== SELECTED EXCERPT ==
Orbital characteristics
- Epoch 31 July 2016 (JD 2457600.5)
- Uncertainty parameter 0
- Observation arc: 111.97 yr (40897 d)
- Aphelion: 3.26056 AU (487.773 Gm)
- Perihelion: 2.28601 AU (341.982 Gm)
- Semi-major axis: 2.7732838 AU (414.87735 Gm)
- Eccentricity: 0.1757028
- Orbital period (sidereal): 4.62 yr (1686.9 d) (1684.34607 d)
- Mean anomaly: 131.03906°
- Mean motion: 0° 12^{m} 48.272^{s} / day
- Inclination: 16.31351°
- Longitude of ascending node: 107.55583°
- Argument of perihelion: 76.09745°

Physical characteristics
- Mean diameter: 167.791±0.890 km 222.19 km 217.49 ± 5.10 km 191 ± 4 km
- Mass: (2.29±0.20)×10^{19} kg (1.15±0.28)×10^{19} kg (1.0051 ± 0.1108/0.1567)×10^{19} kg
- Mean density: 4.0 g/cm^{3} 2.12±0.53 g/cm^{3} 2.755 ± 0.304/0.429 g/cm^{3}
- Synodic rotation period: 9.405 h (0.3919 d)
- Geometric albedo: 0.285±0.029
- Spectral type: S
- Apparent magnitude: 8.82 to 11.99
- Absolute magnitude (H): 5.92
- Angular diameter: 0.228" to 0.073"

= 532 Herculina =

Main-belt asteroid

532 Herculina /hɜrkjʊˈlaɪnə/ is a large asteroid, with a diameter of around 200 km.

== Discovery ==
It was discovered on April 20, 1904, by Max Wolf in Heidelberg, and initially catalogued as 1904 NY. The origin of its name is not known; it may be named after the mythical Hercules, given a feminine form as were all asteroids at the time, or after an unknown woman of that name. The bulk of the asteroids discovered by Wolf around this date were named for characters in operas, but if this name was also drawn from such a source, no explanation has been recorded.

== Physical characteristics ==
Herculina is one of the larger members of the main asteroid belt. It is believed to rank among the top 20 in size, but the exact dimensions of many large asteroids are still uncertain. The current estimate for its mass would rank it close to the top 10.

== TASK OBJECTIVE ==
Set down the portion of the 532 Herculina text that begins at the words "Main-belt asteroid" and stops after "has been recorded.", copying it word for word. The entries have no connection to the 532 Herculina text.

== DATA TO EXAMINE ==
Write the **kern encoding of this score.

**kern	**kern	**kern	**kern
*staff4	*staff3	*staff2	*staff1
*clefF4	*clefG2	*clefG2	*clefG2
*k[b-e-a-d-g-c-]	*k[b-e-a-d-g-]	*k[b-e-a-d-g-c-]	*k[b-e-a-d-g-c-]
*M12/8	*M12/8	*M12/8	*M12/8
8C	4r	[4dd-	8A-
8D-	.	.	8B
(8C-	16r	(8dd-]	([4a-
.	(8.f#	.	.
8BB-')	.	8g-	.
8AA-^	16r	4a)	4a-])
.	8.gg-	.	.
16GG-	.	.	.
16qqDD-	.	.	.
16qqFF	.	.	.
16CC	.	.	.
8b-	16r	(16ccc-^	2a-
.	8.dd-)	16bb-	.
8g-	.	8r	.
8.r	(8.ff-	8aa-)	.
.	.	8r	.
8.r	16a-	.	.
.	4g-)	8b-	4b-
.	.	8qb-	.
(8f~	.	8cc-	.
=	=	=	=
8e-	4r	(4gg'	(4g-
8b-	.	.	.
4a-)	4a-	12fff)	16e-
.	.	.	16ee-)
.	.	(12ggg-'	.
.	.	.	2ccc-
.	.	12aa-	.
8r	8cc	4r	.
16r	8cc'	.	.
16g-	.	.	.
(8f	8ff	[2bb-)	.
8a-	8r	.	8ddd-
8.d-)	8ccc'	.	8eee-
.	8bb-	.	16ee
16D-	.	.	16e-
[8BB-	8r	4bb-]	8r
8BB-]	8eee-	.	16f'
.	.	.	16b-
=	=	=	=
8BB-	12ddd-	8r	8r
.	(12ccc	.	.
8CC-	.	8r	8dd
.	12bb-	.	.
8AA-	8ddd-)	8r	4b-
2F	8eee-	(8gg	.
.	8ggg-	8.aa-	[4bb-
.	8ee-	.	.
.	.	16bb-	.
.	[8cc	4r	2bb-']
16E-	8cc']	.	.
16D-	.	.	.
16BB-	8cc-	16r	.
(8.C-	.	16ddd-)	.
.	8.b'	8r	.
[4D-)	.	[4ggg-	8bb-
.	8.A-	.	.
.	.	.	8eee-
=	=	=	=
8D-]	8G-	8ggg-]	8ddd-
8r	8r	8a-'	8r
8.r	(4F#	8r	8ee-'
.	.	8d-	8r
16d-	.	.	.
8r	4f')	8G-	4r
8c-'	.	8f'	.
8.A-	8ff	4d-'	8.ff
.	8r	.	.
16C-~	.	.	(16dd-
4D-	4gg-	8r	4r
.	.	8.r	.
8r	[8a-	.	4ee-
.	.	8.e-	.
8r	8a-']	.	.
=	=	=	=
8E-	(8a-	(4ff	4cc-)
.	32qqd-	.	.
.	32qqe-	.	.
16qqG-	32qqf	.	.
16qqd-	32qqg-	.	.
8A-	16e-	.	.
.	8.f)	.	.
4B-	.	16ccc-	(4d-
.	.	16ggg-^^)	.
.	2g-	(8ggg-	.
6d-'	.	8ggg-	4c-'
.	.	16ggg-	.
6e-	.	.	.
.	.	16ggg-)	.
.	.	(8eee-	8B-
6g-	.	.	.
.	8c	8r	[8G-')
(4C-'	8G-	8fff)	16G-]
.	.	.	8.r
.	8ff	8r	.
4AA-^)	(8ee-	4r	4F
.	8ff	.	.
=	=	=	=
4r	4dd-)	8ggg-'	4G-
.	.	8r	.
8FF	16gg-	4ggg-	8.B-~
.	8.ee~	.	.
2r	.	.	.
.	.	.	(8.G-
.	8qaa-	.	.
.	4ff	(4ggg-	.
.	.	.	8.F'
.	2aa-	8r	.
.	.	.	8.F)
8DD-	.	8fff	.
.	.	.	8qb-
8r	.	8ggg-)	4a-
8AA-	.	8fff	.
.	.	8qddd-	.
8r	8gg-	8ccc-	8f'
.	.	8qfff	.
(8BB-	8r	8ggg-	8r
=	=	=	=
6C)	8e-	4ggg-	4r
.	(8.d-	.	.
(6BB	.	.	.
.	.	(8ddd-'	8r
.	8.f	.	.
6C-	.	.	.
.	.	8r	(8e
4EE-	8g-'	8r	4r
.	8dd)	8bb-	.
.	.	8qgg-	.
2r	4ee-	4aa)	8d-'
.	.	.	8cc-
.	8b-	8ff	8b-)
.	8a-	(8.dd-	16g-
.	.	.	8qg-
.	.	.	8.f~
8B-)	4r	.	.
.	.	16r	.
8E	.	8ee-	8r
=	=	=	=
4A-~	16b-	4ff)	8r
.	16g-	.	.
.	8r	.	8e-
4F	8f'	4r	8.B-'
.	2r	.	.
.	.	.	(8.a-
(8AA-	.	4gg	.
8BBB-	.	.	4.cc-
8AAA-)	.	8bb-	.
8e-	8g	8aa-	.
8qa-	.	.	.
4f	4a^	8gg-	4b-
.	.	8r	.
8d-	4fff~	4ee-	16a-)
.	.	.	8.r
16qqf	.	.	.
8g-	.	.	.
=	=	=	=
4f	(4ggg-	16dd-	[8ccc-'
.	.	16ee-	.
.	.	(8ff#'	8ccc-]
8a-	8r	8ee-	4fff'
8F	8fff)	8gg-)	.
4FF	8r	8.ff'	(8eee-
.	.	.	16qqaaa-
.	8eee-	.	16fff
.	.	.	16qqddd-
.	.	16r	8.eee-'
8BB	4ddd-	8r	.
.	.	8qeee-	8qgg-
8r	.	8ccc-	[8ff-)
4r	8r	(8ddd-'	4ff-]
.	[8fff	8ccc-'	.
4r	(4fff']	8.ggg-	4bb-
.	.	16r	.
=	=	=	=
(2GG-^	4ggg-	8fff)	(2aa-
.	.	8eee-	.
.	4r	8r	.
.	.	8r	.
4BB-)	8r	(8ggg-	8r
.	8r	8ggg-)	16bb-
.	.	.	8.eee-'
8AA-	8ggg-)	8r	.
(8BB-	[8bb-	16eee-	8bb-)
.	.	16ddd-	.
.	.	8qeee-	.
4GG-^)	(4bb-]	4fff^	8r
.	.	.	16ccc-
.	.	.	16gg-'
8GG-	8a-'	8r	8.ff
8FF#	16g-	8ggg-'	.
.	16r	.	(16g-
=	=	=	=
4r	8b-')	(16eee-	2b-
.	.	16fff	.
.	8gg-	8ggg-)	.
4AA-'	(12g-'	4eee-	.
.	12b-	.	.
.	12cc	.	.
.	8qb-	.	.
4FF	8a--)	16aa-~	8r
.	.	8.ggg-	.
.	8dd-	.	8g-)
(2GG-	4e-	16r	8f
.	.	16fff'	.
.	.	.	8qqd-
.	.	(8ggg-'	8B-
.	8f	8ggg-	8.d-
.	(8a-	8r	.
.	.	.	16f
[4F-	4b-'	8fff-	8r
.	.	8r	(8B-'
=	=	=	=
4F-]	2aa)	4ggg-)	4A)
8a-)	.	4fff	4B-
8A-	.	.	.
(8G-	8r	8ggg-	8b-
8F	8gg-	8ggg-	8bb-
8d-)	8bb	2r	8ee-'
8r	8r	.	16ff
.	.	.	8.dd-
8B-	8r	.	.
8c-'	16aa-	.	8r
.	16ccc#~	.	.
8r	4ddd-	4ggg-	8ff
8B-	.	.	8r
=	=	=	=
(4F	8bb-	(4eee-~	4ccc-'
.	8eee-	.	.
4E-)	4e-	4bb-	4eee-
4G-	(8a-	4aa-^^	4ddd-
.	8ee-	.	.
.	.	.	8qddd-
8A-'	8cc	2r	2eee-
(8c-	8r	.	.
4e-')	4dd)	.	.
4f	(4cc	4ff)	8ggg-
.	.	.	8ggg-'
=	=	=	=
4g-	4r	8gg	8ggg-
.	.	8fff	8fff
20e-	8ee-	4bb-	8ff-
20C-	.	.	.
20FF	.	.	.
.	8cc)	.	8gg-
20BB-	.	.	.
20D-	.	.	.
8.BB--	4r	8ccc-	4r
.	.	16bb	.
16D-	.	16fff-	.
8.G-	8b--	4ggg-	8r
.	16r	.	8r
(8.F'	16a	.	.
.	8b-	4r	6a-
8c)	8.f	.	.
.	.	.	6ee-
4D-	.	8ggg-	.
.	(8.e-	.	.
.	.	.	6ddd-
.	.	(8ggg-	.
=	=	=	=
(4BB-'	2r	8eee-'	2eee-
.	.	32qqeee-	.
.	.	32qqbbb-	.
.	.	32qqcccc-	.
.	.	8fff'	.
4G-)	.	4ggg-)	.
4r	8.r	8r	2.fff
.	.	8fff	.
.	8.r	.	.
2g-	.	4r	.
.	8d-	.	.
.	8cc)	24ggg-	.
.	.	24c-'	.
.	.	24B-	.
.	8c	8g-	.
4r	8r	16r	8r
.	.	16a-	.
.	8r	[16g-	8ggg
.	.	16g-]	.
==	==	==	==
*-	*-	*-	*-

== SOLUTION ==
Main-belt asteroid

532 Herculina /hɜrkjʊˈlaɪnə/ is a large asteroid, with a diameter of around 200 km.

== Discovery ==
It was discovered on April 20, 1904, by Max Wolf in Heidelberg, and initially catalogued as 1904 NY. The origin of its name is not known; it may be named after the mythical Hercules, given a feminine form as were all asteroids at the time, or after an unknown woman of that name. The bulk of the asteroids discovered by Wolf around this date were named for characters in operas, but if this name was also drawn from such a source, no explanation has been recorded.